Human pose keypoint data
- Opening Delimiter -
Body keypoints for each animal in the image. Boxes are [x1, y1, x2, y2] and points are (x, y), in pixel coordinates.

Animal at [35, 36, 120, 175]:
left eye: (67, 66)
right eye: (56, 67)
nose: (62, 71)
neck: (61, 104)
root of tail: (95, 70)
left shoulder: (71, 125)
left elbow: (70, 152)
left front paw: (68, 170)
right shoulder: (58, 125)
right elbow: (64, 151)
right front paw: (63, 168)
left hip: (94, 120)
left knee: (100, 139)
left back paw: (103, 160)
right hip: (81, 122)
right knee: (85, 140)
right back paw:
- Closing Delimiter -
## Task to complete
Repeat the records exactly, leaving out none of them.

## Your solution
Body keypoints for each animal in the image. Boxes are [x1, y1, x2, y2] and points are (x, y), in pixel coordinates.

Animal at [35, 36, 120, 175]:
left eye: (67, 66)
right eye: (56, 67)
nose: (62, 71)
neck: (61, 104)
root of tail: (95, 70)
left shoulder: (71, 125)
left elbow: (70, 152)
left front paw: (68, 170)
right shoulder: (58, 125)
right elbow: (64, 151)
right front paw: (63, 168)
left hip: (94, 120)
left knee: (100, 139)
left back paw: (103, 160)
right hip: (81, 122)
right knee: (85, 140)
right back paw:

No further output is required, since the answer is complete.